Vertigo is the kind of movie that should have changed the entire mystery genre, instead of becoming admired, yet ignored, by Hollywood as they churn out endless remakes and cookie-cutter movies. It can keep you watching with your eyes glued to the screen as the plot is masterfully, compellingly, and chillingly laid out only to take a sudden twist just as surprising, not to mention its technical mastery.
The Birds, however, is just too short. That's the only flaw I'll really hold against it, because just as the movie is building up to what feels like the middle of the movie, it ends. Even more disconcerting is the fact that there was a much better ending planned which was never shot. Luckily, the storyboard and script are shown on the DVD, so we have the benefit of imagining them.
However, if there is one contribution this film has made, which to me at least is above all others, it is this: it laid the groundwork of the zombie genre. Think about this as you watch it, and you'll realize that the famous Night of the Living Dead owes everything to it, from its sudden, mysterious onset of zombiesm, its confined environment, and even its closing scene.
Overall, the movie is quite enjoyable, its only flaw being that it is too short. I reccommend it not only for its originality and technical mastery, but as brain food as well.
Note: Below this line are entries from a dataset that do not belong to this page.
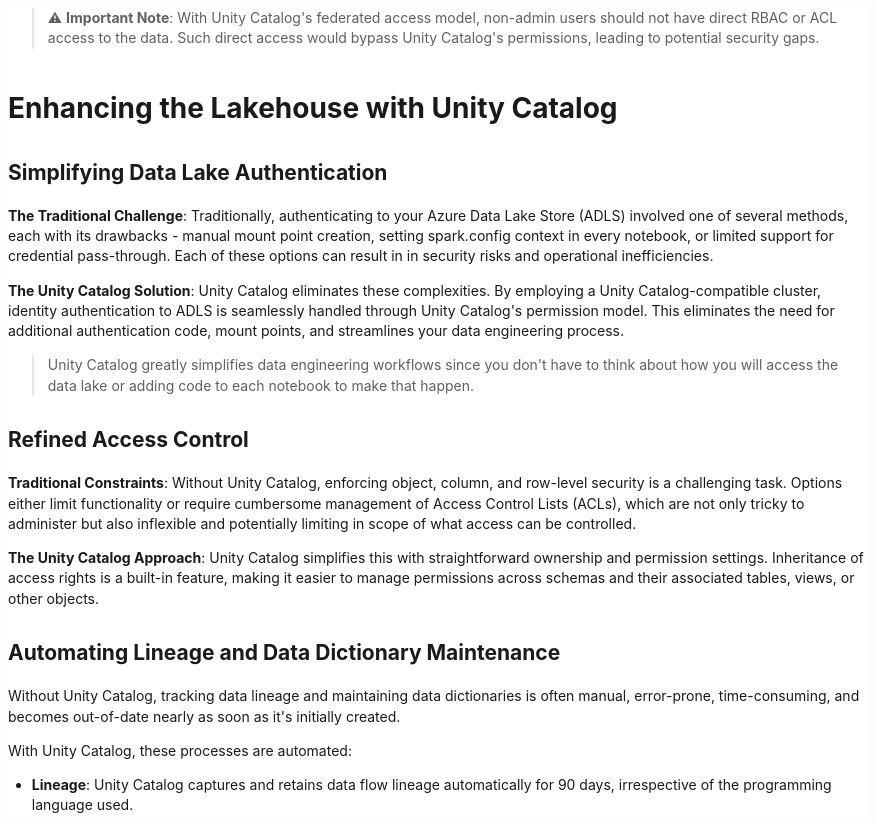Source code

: > ⚠️ **Important Note**: With Unity Catalog's federated access model, non-admin users should not have direct RBAC or ACL access to the data. Such direct access would bypass Unity Catalog's permissions, leading to potential security gaps.

# Enhancing the Lakehouse with Unity Catalog

## Simplifying Data Lake Authentication
**The Traditional Challenge**: Traditionally, authenticating to your Azure Data Lake Store (ADLS) involved one of several methods, each with its drawbacks - manual mount point creation, setting spark.config context in every notebook, or limited support for credential pass-through. Each of these options can result in in security risks and operational inefficiencies.

**The Unity Catalog Solution**: Unity Catalog eliminates these complexities. By employing a Unity Catalog-compatible cluster, identity authentication to ADLS is seamlessly handled through Unity Catalog's permission model. This eliminates the need for additional authentication code, mount points, and streamlines your data engineering process.

>Unity Catalog greatly simplifies data engineering workflows since you don't have to think about how you will access the data lake or adding code to each notebook to make that happen.

## Refined Access Control
**Traditional Constraints**: Without Unity Catalog, enforcing object, column, and row-level security is a challenging task. Options either limit functionality or require cumbersome management of Access Control Lists (ACLs), which are not only tricky to administer but also inflexible and potentially limiting in scope of what access can be controlled.

**The Unity Catalog Approach**: Unity Catalog simplifies this with straightforward ownership and permission settings. Inheritance of access rights is a built-in feature, making it easier to manage permissions across schemas and their associated tables, views, or other objects.

## Automating Lineage and Data Dictionary Maintenance
Without Unity Catalog, tracking data lineage and maintaining data dictionaries is often manual, error-prone, time-consuming, and becomes out-of-date nearly as soon as it's initially created.

With Unity Catalog, these processes are automated:
- **Lineage**: Unity Catalog captures and retains data flow lineage automatically for 90 days, irrespective of the programming language used.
5 out of 5 stars you'll think twice about that chicken sandwitch   May 20, 2006
  1 out of 1 found this review helpful

this is hitchcock at his best and it's also his one true out and out horror movie.you know the story,birds start attacking people for no reason and before long the little seaside village of bodega bay is under attack by our fine feathered friends.the attacks are quite jarring and come when least expected. hitchcock spent 3 years getting this one made and it still chills the blood even today.


5 out of 5 stars I'd buy it   May 11, 2006
  0 out of 3 found this review helpful

This is a true Classic!!!!!!!!!!!I'd buy it. Where is the DVD for Lands End????????????